Stockholder Action; Special Meeting of Stockholders; Advance Notice Requirements for Stockholder Proposals and Director Nominations. Our Certificate of Incorporation provides that any action required or permitted to be taken by our stockholders must be effected at a duly called annual or special meeting of such stockholders and may not be effected by any consent in writing by such stockholders. Our Certificate of Incorporation and our By-laws also provide that, except as otherwise required by law, special meetings of our stockholders can only be called by our board of directors. In addition, By-laws establish an advance notice procedure for stockholder proposals to be brought before an annual meeting of stockholders, including proposed nominations of candidates for election to our board of directors. Stockholders at an annual meeting may only consider proposals or nominations specified in the notice of meeting or brought before the meeting by or at the direction of our board of directors, or by a stockholder of record on the record date for the meeting, who is entitled to vote at the meeting and who has delivered timely written notice in proper form to our secretary of the stockholder’s intention to bring such business before the meeting. These provisions could have the effect of delaying until the next stockholder meeting stockholder actions that are favored by the holders of a majority of our outstanding voting securities. These provisions also could discourage a third party from making a tender offer for our Common Stock, because even if such third party acquired a majority of our outstanding voting stock, it would be able to take action as a stockholder, such as electing new directors or approving a merger, only at a duly called stockholders meeting and not by written consent.

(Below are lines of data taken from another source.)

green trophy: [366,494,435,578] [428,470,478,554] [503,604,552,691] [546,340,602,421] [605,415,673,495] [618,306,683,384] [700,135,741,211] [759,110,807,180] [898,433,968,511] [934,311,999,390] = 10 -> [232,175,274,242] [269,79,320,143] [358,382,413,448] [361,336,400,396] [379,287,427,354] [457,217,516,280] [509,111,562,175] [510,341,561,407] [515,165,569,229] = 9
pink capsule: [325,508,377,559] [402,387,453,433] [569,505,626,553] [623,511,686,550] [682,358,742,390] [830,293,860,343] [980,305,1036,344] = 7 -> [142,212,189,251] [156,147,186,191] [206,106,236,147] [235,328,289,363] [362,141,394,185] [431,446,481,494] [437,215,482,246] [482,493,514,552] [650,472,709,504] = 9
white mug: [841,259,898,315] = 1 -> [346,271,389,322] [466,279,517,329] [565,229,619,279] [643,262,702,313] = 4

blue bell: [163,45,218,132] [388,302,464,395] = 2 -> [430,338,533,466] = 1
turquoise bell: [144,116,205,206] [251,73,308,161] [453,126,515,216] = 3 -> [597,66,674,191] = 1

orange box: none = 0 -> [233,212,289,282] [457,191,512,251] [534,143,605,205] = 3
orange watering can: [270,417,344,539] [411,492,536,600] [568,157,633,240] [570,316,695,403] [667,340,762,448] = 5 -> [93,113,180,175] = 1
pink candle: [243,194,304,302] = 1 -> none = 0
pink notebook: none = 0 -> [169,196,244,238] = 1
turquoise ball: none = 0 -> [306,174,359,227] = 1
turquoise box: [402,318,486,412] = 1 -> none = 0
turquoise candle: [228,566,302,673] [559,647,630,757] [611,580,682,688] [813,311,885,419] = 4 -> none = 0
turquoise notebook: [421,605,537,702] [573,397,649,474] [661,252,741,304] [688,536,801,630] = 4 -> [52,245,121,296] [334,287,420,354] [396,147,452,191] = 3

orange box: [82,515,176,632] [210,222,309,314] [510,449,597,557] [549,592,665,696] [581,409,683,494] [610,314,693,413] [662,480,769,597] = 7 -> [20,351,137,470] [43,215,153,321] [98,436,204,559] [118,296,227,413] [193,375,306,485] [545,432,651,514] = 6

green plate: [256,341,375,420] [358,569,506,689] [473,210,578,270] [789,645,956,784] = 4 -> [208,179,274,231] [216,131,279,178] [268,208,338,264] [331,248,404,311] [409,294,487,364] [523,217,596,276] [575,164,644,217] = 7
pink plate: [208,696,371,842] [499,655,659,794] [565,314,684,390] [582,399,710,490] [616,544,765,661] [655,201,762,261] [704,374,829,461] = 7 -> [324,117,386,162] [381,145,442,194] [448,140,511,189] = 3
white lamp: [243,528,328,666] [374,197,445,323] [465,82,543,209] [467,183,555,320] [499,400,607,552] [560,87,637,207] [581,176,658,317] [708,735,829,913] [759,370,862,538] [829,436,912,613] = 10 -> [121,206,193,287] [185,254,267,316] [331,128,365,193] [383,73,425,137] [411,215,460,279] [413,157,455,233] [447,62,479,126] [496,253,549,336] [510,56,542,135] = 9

Exclusive Forum Selection. Our Certificate of Incorporation provides that unless we consent in writing to the selection of an alternative forum, the Court of Chancery of the State of Delaware shall, to the fullest extent permitted by law, be the sole and exclusive forum for (1) any derivative action or proceeding brought on behalf of our company, (2) any action asserting a claim of breach of fiduciary duty owed by any director, officer or other employee or stockholder of our company to us or our stockholders, (3) any action asserting a claim arising pursuant to any provision of the DGCL or as to which the DGCL confers jurisdiction on the Court of Chancery or (4) any action asserting a claim governed by the internal affairs doctrine. This choice of forum provision will not apply to actions arising under the Exchange Act. Our Certificate of Incorporation further provides that, unless we consent in writing to the selection of an alternative forum, the federal district courts of the United States of America shall, to the fullest extent permitted by law, be the sole and exclusive forum for the resolution of any complaint asserting a cause of action arising under the Securities Act. Although our Certificate of Incorporation contains the forum selection provision described above, there is uncertainty as to whether a court would enforce this provision or conclude that such provision applies to a particular claim or action.